There's no such thing as transferring from one local to another as an apprentice. The way you re-start an apprentice program in a different local is the same process as anyone else, you wait until the local is accepting applications and start from there.


----------



## 3D Electric (Mar 24, 2013)

Telav87 said:


> Hey all - I just started as an apprentice out west where I moved to take care of family. My wife has a couple of job prospects in New York and D.C. and I'm wondering about how to transfer and if NY and Maryland/DC JATCs accept transfers?
> 
> Also, anyone know the likelihood of getting started back up quickly in the apprenticeship program in either of these places?


Welcome to the forum! Are you going for a union apprenticeship or a private apprenticeship?


----------



## 3D Electric (Mar 24, 2013)

If you are apart of the IEC apprenticeship they will transfer your work hours and schooling to another contractor in the area you are moving to. :thumbsup:


----------



## Phatstax (Feb 16, 2014)

Telav87- yes, you can transfer your ticket as an apprentice.

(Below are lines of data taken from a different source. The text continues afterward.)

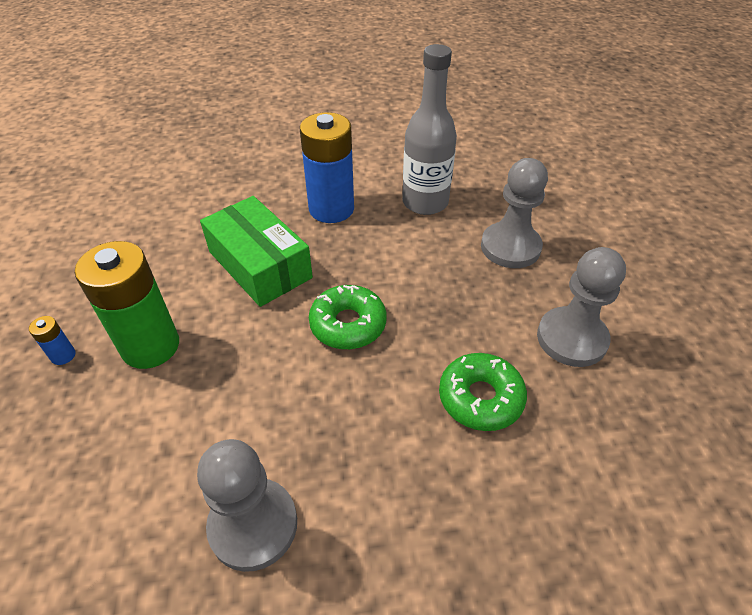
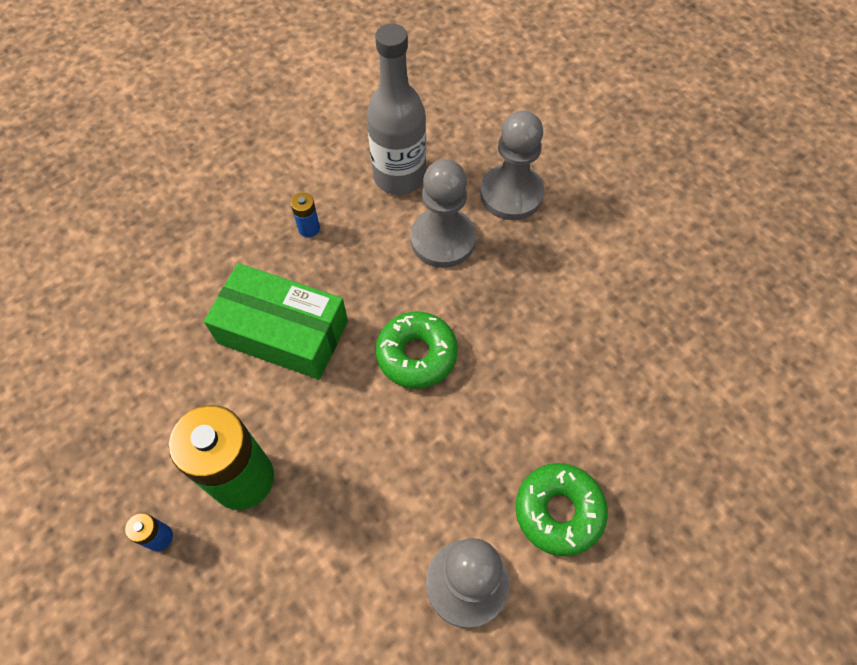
camera: 30 degrees left, 15 degrees up
blue battery [300,112,354,223] -> blue battery [291,193,320,237], size x0.41
green donut [439,353,527,431] -> green donut moved to [516,463,608,556]
grey pawn [537,247,626,367] -> grey pawn moved to [410,159,476,268]

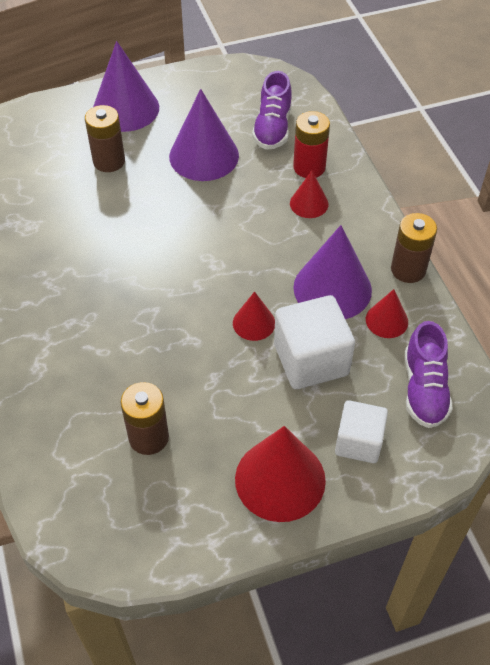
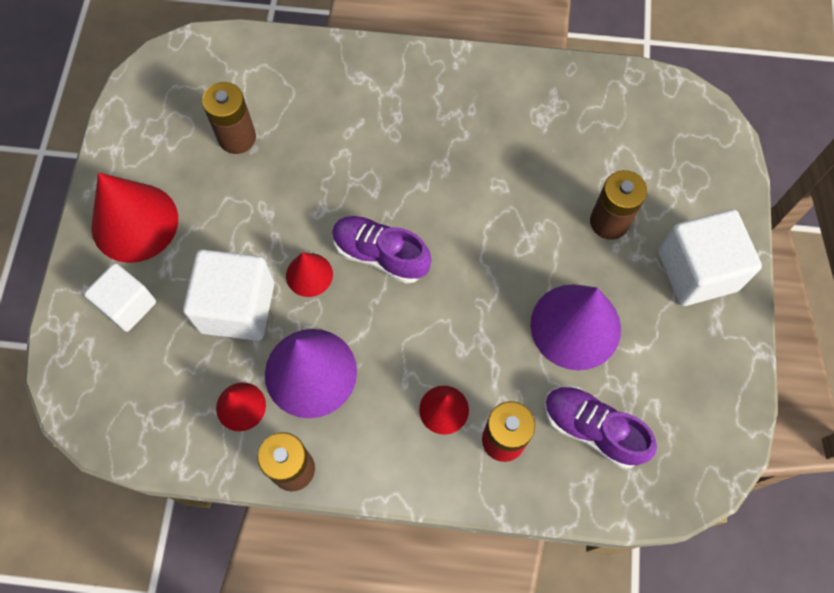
camera: 115 degrees right, 15 degrees up
purple cone [93,41,159,132] -> white cube [658,209,762,306]
purple shoe [405,321,453,428] -> purple shoe moved to [332,216,431,284]

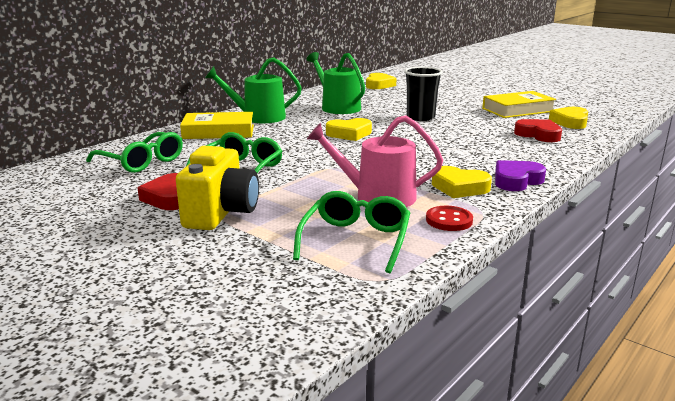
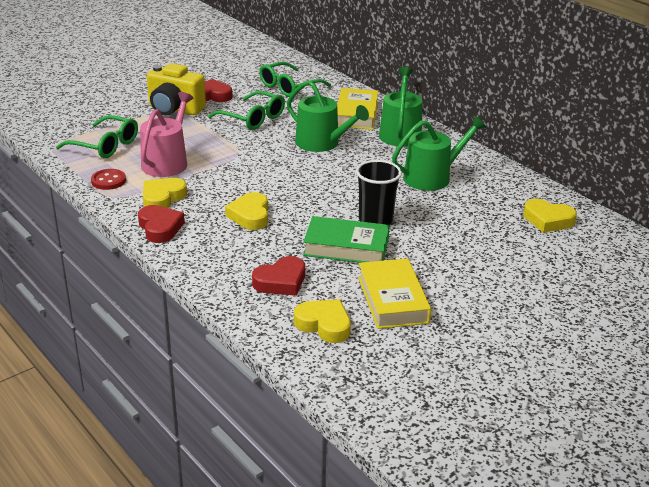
camera: 100 degrees right, 10 degrees up
yellow heart [326,118,372,141] -> yellow heart moved to [225,192,268,230]
purple heart [495,160,546,191] -> red heart [138,205,185,243]
none -> green watering can [287,80,369,152]
none -> green book [303,216,390,263]

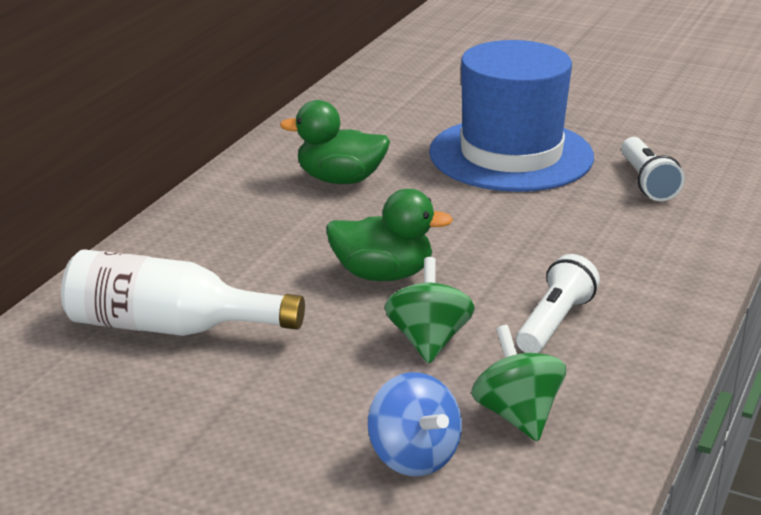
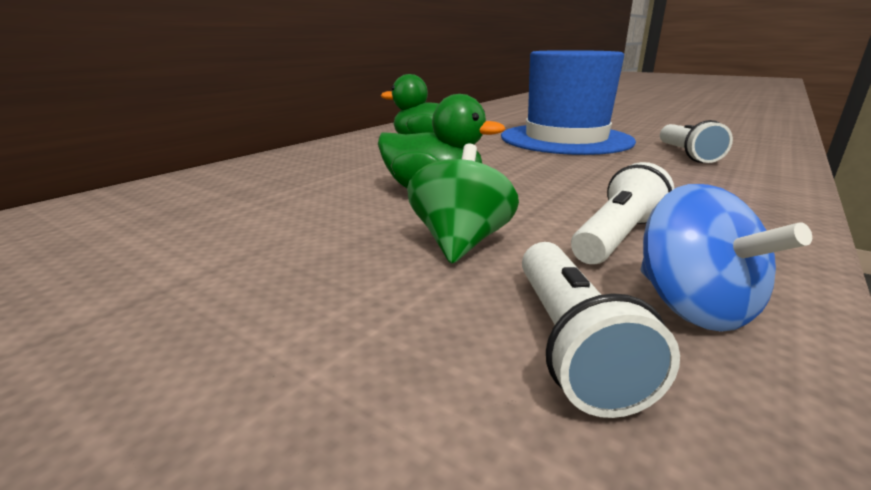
camera: 10 degrees right, 5 degrees down
white bottle [61,249,305,336] -> none
blue spinning top [368,372,462,476] -> blue spinning top moved to [641,184,812,332]
green spinning top [471,325,566,441] -> white flashlight [522,242,680,418]

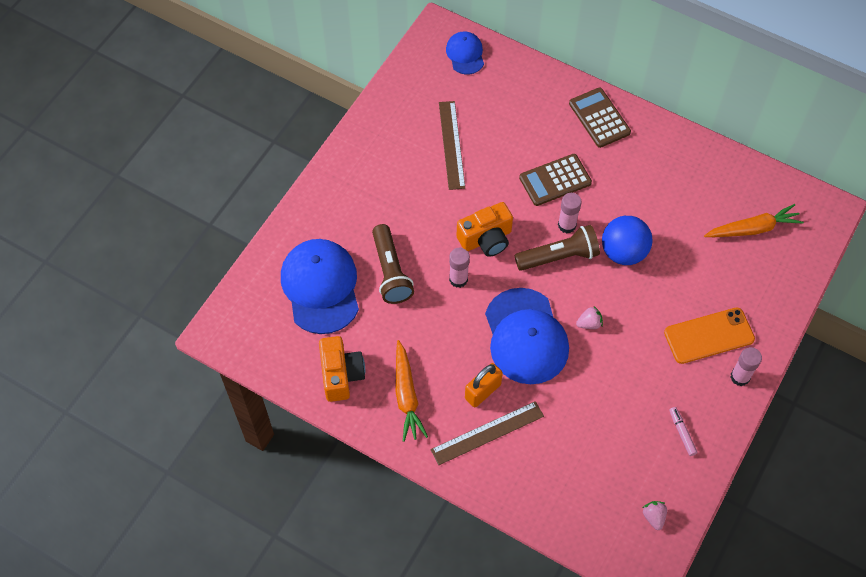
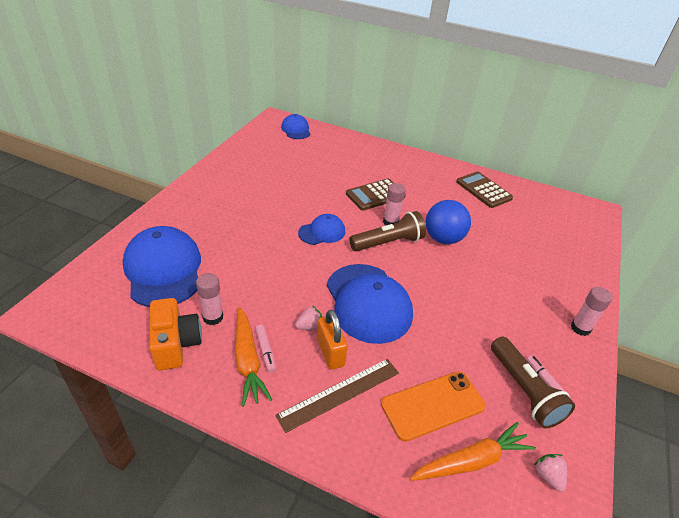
camera: 10 degrees left, 20 degrees down
brown flashlight [372,224,414,304] -> brown flashlight moved to [491,337,575,428]
brown ruler [439,101,465,190] -> none
pink glue stick [449,248,470,288] -> pink glue stick moved to [196,273,223,325]
orange camera [457,202,513,257] -> blue cap [298,214,345,245]
orange padlock [465,363,503,407] -> orange padlock turned 60 degrees counterclockwise [317,310,348,370]
brown calculator [569,88,631,148] -> brown calculator moved to [456,171,513,208]
pink strawberry [576,306,603,329] -> pink strawberry moved to [295,305,322,330]
orange phone [664,308,755,364] -> orange phone moved to [381,371,486,442]
orange carrot [704,204,804,237] -> orange carrot moved to [409,422,536,481]
none -> pink marker [255,325,276,372]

Your director must contact the director where you want to go. Many things affect your chances of making the move. 
The local you want into needs to have work and a demand for apprentices of your level. You have just started. 
Your director will need to want to help you make a move. He will contact your employer/foreman/journeyman and ask about you. He will contact your teacher(s) and ask about you. You have just started. 
If they decide you are worth keeping and moving to another local, they will need to find an employer willing to put you to work based on your skill level and recommendations. You have just started. 
May I suggest ( and I'm sure you have already thought of this) you will need to stick it out where you are for a little while. Study hard, work hard, always look out for the older brothers and sisters on the job. If some one gives you a hard time, take it with a smile. You are joining a fraternity and should expect a little hazing.
In the end, if you keep your head right and stick to the code you will do just fine.


----------



## Phatstax (Feb 16, 2014)

3D Electric said:


> If you are apart of the IEC apprenticeship they will transfer your work hours and schooling to another contractor in the area you are moving to. :thumbsup:


If you are a part of IEC in Washington State any transfers made will not matter because IEC has been de-certified for gender discrimination.


----------



## 3D Electric (Mar 24, 2013)

Phatstax said:


> If you are a part of IEC in Washington State any transfers made will not matter because IEC has been de-certified for gender discrimination.


I was not aware of any issues with them. We had two women go through apprenticeship with us. Everything was fine.


----------